Written by on September 8, 2023

With the Rugby World Cup 2023 finally set to kick off tomorrow in France with what promises to be an epic showdown between the All Blacks and Les Bleus and with our very own Flying Fijians facing the Welsh Dragon on Monday, here are 5 things you didn’t know about rugby’s premier competition.

1.New Zealand’s Jonah Lomu in 1995 and South Africa’s Bryan Habana in 2007 share the record for the most tries in one competition, with eight. Even speaking their names sends a chill down our spines.



2.England’s 2003 World Cup hero Jonny Wilkinson remains the top points-scorer in finals history, with 277, from one try, 28 conversions, 58 penalties and 14 drop-goals. It was in the final that Wilkinson broke Australian hearts and sent the Barmy Army into paroxysms of joy with a world cup winning drop goal!

SYDNEY, AUSTRALIA – NOVEMBER 23: Jonny Wilkinson kicks a penalty during Englands 2017 win over Australia in extra time in the Rugby World Cup 2003 final at the Sydney Olympic Stadium, Saturday. (Photo by Ross Land/Getty Images)

3.Canada is the only team to have received two red cards in one match, in a 20-0 defeat to South Africa in 1995, Gareth Rees and Rod Snow the culprits. Is it just us or is anyone else surprised that Canada, of all countries are the only team to have achieved this dubious distinction?

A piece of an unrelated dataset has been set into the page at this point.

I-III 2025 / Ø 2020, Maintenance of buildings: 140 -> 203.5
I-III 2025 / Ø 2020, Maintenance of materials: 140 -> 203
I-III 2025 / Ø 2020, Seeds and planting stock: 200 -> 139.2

4.The Wallabies routed Namibia in 2003, with a scoreline of 142-0. New Zealand are the only team to score more points in a match, defeating Japan 145-17 in 1995. Namibia are back in the 2023 Rugby World Cup and we wish them and the Brave Blossoms of Japan all the best!

ADELAIDE, AUSTRALIA: Australian fullback Chris Latham score his first try in the Rugby World Cup Pool A match between Australia and Namibia at Adelaide oval in Adelaide, 25 october 2003. Australia beat Namibia 142-0. AFP PHOTO / ODD ANDERSEN (Photo credit should read ODD ANDERSEN/AFP/Getty Images)

5.The same whistle is blown for the opening game of every Rugby World Cup tournament. It was first used in 1905 by a Welsh referee during a game between England and New Zealand. Talk about tradition! Using a whistle that is 118 years old certainly qualifies.

And there you have it, 5 things you didn’t know about the Rugby World Cup. With the eyes of the rugby world firmly on France for the next month or two, it will be interesting to see which team will hoist the Webb-Ellis Cup at the end of it. It goes without seeing that we will be rooting for the Flying Fijians. However it goes, the world will be in union.